** Supplied text **
◆ ◆ ◆

In 2024, Gen Z Will Get Its Money Advice from TikTok. Should Banks Jump into the Conversation?

TikTok creators are devilishly effective at creating consumer demand. Increasingly, they are also advising their followers on how to pay for the lifestyles they promote — including occasionally dubious financial advice and can't-lose investment schemes. To fight off financial misinformation and guide consumers to reliable advice, banks can (and should) play an important role as responsible voices on the platform, all while growing customers.

It’s no surprise that Gen Z spends a disproportionate amount of time on TikTok. In a few short years, the social media app has become an enormous influence on music, dance and fashion among younger people.

The allure of tips from friends and influencers, however, becomes more fraught when the hot topic is money. Already, the influence of TikTok is puts heavy pressure on young Americans to spend.

◆ ◆ ◆

[Source data]
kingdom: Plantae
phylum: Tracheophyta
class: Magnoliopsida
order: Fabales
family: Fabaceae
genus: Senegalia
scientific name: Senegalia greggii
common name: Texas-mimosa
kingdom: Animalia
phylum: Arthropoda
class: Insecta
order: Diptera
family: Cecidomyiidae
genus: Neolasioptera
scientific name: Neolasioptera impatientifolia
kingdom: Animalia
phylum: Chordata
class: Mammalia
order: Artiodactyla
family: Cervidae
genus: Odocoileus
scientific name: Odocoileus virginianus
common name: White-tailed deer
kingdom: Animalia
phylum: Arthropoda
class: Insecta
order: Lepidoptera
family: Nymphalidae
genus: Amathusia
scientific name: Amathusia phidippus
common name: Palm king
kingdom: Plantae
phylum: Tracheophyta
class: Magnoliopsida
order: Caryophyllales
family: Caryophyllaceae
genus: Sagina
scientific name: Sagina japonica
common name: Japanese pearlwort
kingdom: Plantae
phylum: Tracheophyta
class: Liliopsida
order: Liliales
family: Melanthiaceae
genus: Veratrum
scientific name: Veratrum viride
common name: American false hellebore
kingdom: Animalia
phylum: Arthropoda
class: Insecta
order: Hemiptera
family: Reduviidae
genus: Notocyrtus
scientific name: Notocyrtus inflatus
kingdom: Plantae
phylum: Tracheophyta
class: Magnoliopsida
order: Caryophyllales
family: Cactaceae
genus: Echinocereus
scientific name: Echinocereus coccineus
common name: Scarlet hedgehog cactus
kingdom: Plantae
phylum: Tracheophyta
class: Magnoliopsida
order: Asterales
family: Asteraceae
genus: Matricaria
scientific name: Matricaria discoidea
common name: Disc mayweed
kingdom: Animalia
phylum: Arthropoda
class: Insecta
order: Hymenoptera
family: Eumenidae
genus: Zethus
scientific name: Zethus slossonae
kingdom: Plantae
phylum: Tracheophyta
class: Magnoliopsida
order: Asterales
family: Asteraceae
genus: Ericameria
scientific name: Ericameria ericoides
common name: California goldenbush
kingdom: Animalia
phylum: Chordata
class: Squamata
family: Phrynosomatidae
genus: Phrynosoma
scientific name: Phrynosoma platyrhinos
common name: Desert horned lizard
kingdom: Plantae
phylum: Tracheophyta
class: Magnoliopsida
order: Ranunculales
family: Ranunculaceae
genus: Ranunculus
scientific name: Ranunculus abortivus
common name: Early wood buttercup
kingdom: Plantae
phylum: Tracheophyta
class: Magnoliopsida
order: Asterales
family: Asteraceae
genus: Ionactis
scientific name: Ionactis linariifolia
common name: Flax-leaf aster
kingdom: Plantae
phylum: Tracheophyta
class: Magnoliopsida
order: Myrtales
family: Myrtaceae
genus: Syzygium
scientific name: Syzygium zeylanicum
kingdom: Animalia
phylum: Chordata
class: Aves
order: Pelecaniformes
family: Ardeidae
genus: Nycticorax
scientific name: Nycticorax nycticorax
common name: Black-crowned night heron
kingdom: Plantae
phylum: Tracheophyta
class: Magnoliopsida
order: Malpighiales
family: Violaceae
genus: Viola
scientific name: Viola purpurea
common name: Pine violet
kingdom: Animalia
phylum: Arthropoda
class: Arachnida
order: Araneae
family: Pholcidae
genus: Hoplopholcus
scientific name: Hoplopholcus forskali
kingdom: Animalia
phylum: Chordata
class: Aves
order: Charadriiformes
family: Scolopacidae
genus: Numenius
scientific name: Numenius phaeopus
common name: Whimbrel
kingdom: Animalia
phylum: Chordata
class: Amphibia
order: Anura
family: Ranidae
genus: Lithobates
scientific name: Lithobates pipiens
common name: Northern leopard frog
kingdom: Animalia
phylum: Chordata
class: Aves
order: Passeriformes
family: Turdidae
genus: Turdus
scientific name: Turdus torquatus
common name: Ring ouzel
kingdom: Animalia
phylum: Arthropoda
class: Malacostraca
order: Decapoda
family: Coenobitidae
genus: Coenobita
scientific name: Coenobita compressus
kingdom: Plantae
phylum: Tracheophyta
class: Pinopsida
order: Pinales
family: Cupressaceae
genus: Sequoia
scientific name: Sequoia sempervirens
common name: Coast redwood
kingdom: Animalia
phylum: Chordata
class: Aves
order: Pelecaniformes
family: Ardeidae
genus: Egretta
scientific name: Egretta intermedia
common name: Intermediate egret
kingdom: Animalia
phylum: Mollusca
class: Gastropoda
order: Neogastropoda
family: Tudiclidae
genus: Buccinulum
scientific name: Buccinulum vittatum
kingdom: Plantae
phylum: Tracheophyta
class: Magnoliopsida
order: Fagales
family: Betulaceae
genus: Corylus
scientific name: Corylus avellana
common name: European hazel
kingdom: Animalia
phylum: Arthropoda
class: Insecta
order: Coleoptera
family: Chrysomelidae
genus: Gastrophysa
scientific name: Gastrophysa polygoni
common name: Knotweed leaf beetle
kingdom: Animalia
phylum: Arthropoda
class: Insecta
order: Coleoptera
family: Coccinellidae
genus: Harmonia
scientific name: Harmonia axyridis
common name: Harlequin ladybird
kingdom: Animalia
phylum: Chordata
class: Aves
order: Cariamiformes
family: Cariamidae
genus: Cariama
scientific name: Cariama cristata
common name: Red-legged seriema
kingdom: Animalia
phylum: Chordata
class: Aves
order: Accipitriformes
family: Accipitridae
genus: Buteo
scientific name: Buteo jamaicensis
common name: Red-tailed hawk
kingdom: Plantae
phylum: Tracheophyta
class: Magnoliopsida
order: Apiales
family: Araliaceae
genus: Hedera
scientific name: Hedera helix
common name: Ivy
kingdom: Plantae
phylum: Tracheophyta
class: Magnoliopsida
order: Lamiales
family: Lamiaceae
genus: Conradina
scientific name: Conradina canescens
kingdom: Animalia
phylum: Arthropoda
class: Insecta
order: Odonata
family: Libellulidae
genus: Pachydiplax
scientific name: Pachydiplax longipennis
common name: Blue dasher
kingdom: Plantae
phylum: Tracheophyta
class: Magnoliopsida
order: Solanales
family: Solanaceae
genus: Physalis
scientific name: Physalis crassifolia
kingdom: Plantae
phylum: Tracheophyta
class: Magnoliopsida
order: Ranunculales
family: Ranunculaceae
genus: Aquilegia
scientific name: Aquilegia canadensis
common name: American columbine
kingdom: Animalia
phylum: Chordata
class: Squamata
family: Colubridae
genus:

◆ ◆ ◆

** Set problem **
Return, word for word, the part of the article on TikTok and bank money advice starting with "TikTok creators are" and going on through "while growing customers.".

** The output **
TikTok creators are devilishly effective at creating consumer demand. Increasingly, they are also advising their followers on how to pay for the lifestyles they promote — including occasionally dubious financial advice and can't-lose investment schemes. To fight off financial misinformation and guide consumers to reliable advice, banks can (and should) play an important role as responsible voices on the platform, all while growing customers.